── RECORDS PROVIDED ──

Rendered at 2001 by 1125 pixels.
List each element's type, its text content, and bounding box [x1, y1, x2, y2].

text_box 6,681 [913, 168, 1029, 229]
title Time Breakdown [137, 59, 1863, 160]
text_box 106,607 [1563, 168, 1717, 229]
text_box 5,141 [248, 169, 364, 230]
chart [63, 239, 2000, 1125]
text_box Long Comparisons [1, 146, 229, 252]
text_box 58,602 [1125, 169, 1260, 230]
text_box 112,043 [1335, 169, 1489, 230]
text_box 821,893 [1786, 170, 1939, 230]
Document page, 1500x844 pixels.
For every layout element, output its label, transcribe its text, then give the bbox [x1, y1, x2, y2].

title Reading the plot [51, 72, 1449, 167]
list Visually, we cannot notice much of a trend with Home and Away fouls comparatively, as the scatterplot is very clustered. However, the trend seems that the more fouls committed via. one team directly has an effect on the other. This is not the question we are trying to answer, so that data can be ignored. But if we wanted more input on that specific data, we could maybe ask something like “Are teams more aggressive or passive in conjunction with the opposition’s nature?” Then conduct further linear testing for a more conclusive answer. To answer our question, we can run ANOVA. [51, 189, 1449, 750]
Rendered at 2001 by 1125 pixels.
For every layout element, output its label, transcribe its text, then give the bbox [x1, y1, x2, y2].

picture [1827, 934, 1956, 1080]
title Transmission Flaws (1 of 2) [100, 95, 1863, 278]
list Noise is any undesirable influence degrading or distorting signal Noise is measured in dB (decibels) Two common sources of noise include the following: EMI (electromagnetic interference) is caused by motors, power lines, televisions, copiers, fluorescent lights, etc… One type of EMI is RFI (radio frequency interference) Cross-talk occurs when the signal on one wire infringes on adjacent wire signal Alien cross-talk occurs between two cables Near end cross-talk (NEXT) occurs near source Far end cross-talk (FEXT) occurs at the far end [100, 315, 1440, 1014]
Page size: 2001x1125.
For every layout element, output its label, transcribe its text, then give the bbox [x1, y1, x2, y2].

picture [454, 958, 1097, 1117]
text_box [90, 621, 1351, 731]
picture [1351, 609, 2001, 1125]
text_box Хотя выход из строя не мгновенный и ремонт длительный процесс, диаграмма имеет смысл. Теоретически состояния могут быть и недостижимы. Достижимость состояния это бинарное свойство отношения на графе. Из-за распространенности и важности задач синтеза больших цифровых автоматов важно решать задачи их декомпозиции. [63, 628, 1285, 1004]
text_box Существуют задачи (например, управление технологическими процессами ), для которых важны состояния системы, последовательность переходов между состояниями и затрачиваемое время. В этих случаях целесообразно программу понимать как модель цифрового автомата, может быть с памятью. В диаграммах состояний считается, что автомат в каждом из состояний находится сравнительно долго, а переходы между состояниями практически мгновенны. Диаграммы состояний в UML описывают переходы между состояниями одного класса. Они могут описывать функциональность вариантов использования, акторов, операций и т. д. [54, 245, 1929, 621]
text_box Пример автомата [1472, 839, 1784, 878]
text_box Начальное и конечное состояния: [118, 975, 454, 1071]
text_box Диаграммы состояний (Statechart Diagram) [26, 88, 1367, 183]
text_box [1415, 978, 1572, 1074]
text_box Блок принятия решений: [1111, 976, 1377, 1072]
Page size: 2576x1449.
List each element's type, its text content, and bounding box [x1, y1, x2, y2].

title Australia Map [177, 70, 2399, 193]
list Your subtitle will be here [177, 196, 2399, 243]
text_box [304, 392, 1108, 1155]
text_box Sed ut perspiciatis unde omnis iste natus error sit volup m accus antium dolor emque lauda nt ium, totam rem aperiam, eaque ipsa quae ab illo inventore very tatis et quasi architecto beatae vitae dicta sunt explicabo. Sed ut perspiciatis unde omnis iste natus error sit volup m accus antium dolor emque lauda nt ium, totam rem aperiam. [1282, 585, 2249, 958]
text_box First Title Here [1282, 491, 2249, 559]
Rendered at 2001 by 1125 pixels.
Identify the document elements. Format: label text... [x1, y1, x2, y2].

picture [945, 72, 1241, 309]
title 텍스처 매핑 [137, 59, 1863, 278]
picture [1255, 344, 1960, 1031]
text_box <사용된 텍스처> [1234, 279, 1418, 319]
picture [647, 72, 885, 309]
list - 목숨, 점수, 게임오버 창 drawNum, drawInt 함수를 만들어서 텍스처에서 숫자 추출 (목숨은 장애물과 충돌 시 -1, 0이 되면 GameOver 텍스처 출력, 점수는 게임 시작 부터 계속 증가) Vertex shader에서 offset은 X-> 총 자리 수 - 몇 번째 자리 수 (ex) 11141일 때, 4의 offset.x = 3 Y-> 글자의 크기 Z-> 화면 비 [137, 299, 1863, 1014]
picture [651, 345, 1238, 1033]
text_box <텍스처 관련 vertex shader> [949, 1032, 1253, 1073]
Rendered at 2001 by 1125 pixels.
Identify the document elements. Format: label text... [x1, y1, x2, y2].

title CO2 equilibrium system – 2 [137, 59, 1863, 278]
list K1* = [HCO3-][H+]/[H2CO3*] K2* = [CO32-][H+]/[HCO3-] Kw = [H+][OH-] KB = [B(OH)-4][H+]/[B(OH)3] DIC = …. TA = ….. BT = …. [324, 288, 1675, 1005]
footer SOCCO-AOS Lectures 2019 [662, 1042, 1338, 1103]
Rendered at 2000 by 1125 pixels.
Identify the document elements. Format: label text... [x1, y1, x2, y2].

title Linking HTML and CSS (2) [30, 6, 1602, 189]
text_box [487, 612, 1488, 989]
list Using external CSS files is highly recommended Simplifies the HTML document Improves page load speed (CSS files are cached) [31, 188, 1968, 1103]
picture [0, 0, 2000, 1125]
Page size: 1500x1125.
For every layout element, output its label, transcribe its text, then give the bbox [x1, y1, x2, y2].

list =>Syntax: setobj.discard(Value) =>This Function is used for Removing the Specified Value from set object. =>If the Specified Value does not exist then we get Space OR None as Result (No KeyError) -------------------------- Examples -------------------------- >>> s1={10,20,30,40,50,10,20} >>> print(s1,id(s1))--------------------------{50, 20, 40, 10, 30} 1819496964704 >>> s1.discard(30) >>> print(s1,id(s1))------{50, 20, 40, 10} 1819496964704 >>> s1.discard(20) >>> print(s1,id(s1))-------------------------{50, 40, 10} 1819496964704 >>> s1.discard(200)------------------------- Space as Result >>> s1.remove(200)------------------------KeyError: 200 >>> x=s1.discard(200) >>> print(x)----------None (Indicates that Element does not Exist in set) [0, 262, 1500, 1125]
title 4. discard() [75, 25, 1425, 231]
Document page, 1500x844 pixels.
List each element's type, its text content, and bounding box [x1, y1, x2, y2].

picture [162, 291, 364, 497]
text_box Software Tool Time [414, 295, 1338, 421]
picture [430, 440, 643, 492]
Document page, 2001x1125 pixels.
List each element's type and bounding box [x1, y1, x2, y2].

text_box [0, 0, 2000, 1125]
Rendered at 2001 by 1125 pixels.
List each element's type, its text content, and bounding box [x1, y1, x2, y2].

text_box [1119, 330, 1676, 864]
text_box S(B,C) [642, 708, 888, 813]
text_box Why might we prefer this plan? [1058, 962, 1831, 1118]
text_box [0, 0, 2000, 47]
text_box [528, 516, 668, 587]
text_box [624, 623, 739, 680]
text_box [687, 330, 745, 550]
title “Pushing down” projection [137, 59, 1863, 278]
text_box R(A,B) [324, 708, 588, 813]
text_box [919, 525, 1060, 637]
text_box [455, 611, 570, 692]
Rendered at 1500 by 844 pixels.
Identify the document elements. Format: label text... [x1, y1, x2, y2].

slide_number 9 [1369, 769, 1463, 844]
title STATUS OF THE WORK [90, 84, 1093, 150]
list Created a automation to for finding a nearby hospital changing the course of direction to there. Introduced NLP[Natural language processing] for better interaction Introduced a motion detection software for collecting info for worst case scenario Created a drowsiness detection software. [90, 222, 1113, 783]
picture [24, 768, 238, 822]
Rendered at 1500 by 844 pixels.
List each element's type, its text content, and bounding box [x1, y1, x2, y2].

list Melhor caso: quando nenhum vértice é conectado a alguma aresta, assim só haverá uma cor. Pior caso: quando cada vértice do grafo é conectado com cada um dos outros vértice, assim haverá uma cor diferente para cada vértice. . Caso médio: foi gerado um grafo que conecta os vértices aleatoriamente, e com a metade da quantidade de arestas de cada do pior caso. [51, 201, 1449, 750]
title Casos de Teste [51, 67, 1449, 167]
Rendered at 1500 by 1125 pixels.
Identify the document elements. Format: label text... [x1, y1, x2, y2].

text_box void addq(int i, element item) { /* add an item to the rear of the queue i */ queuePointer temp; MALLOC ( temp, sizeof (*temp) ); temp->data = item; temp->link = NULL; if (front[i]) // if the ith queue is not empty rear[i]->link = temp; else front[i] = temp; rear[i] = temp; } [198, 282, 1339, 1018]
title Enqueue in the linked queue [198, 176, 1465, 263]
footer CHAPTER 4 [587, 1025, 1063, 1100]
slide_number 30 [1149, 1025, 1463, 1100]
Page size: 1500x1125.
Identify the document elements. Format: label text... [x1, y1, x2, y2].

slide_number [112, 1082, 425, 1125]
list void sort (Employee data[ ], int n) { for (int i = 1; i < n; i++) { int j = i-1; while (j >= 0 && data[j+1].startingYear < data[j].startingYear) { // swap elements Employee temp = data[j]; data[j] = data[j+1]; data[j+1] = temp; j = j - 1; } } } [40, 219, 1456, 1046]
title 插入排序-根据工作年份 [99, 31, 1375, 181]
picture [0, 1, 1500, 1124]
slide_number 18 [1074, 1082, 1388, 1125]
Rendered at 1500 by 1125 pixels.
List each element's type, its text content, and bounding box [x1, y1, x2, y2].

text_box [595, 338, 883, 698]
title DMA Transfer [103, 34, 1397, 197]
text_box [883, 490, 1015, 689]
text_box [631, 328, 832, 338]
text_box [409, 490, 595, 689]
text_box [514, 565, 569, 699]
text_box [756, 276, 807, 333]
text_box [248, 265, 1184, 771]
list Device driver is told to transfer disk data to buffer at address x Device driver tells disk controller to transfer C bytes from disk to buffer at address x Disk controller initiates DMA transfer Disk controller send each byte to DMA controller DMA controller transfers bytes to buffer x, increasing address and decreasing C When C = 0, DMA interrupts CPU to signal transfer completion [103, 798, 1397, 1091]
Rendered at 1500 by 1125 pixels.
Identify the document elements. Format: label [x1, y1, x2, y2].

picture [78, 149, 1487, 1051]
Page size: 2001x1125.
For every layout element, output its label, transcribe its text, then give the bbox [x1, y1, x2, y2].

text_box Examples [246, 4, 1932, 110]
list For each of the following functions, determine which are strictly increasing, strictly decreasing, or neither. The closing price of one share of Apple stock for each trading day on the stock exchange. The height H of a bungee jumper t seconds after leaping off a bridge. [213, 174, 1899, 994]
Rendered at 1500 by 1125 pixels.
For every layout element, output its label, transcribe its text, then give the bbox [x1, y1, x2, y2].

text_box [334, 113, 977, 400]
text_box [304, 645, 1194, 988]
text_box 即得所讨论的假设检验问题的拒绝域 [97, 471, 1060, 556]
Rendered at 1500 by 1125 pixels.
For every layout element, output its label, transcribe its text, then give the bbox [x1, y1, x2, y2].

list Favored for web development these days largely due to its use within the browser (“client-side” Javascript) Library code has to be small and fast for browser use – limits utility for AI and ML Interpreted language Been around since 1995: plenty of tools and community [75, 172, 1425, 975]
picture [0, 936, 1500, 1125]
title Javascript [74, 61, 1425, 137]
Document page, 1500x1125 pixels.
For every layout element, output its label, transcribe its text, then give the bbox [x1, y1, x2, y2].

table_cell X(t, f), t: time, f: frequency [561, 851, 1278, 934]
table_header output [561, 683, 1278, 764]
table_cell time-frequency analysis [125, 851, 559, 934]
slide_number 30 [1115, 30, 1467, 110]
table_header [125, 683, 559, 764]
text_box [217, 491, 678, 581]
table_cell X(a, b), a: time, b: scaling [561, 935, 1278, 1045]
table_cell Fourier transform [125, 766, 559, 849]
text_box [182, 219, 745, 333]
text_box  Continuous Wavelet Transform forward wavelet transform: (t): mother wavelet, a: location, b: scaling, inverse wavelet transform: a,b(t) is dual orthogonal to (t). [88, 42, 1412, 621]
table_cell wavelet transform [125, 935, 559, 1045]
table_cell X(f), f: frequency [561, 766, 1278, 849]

───

* TASK DETAILS
Taking the entries above, write out exactly the lines starting with the line containing "Identify the document elements. Format: label [x1, y1, x2, y2]." and going on through the line containing "Document page, 1500x1125 pixels.", both included, and nothing else.

* WRITTEN ANSWER
Identify the document elements. Format: label [x1, y1, x2, y2].

picture [78, 149, 1487, 1051]
Page size: 2001x1125.
For every layout element, output its label, transcribe its text, then give the bbox [x1, y1, x2, y2].

text_box Examples [246, 4, 1932, 110]
list For each of the following functions, determine which are strictly increasing, strictly decreasing, or neither. The closing price of one share of Apple stock for each trading day on the stock exchange. The height H of a bungee jumper t seconds after leaping off a bridge. [213, 174, 1899, 994]
Rendered at 1500 by 1125 pixels.
For every layout element, output its label, transcribe its text, then give the bbox [x1, y1, x2, y2].

text_box [334, 113, 977, 400]
text_box [304, 645, 1194, 988]
text_box 即得所讨论的假设检验问题的拒绝域 [97, 471, 1060, 556]
Rendered at 1500 by 1125 pixels.
For every layout element, output its label, transcribe its text, then give the bbox [x1, y1, x2, y2].

list Favored for web development these days largely due to its use within the browser (“client-side” Javascript) Library code has to be small and fast for browser use – limits utility for AI and ML Interpreted language Been around since 1995: plenty of tools and community [75, 172, 1425, 975]
picture [0, 936, 1500, 1125]
title Javascript [74, 61, 1425, 137]
Document page, 1500x1125 pixels.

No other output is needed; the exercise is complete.